→ **Your objective**
All of the data below should be printed again word for word, pictures excluded.

→ **Records to use**
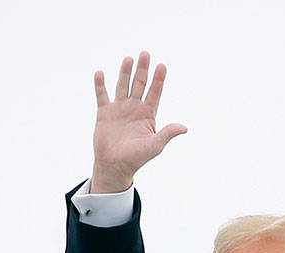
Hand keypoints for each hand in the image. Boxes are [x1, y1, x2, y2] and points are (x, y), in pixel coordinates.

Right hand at [90, 51, 186, 193]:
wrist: (115, 165)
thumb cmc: (137, 158)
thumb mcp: (155, 146)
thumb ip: (168, 134)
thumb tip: (184, 128)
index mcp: (148, 114)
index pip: (155, 92)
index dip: (159, 79)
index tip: (162, 65)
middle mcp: (134, 108)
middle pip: (139, 84)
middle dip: (143, 70)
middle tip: (146, 54)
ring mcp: (119, 109)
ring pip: (122, 85)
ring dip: (125, 72)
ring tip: (129, 58)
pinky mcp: (104, 113)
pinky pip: (102, 95)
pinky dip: (100, 85)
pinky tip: (100, 73)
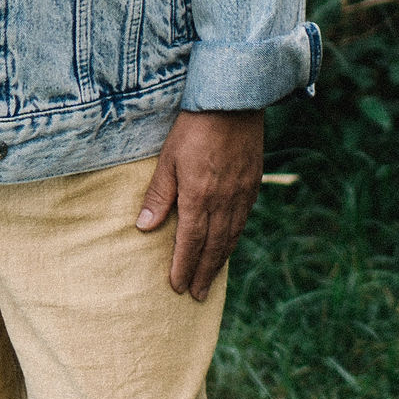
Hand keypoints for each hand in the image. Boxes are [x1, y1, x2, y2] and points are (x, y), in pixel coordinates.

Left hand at [138, 107, 263, 298]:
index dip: (183, 267)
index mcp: (199, 197)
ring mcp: (242, 194)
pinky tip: (228, 245)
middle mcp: (224, 201)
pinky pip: (243, 220)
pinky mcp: (253, 184)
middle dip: (203, 273)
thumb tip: (145, 227)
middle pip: (214, 247)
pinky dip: (234, 239)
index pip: (190, 242)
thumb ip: (159, 195)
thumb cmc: (194, 128)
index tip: (177, 287)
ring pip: (231, 237)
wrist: (233, 102)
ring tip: (211, 279)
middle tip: (197, 296)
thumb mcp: (168, 159)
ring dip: (220, 261)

→ **Output of the exercise**
Hand keypoints for each hand in the image. Boxes are [x1, y1, x2, y2] and points are (x, y), in pixel coordinates.

Right hand at [90, 51, 186, 193]:
wrist: (115, 165)
thumb cmc: (137, 158)
thumb mcp: (155, 146)
thumb ip: (168, 134)
thumb tip: (184, 128)
index mcp: (148, 114)
index pip: (155, 92)
index dip: (159, 79)
index tip: (162, 65)
middle mcp: (134, 108)
middle pip: (139, 84)
middle dip: (143, 70)
middle tip: (146, 54)
ring mcp: (119, 109)
ring pip: (122, 85)
ring dip: (125, 72)
ring tip: (129, 58)
pinky mcp: (104, 113)
pinky pip: (102, 95)
pinky dip: (100, 85)
pinky tip: (100, 73)
Hand keypoints for each hand in the image. Boxes are [x1, y1, x2, y2] and points are (x, y), in pixel coordinates.

Left hand at [138, 107, 263, 298]:
index dip: (183, 267)
index mcp: (199, 197)
ring mcp: (242, 194)
pinky tip: (228, 245)
middle mcp: (224, 201)
pinky pip: (243, 220)
pinky mcp: (253, 184)
middle dip: (203, 273)
thumb tip: (145, 227)
middle pip: (214, 247)
pinky dip: (234, 239)
index pip: (190, 242)
thumb ip: (159, 195)
thumb cmc: (194, 128)
index tip: (177, 287)
ring pip: (231, 237)
wrist: (233, 102)
ring tip: (211, 279)
middle tip: (197, 296)
thumb mcp: (168, 159)
ring dip: (220, 261)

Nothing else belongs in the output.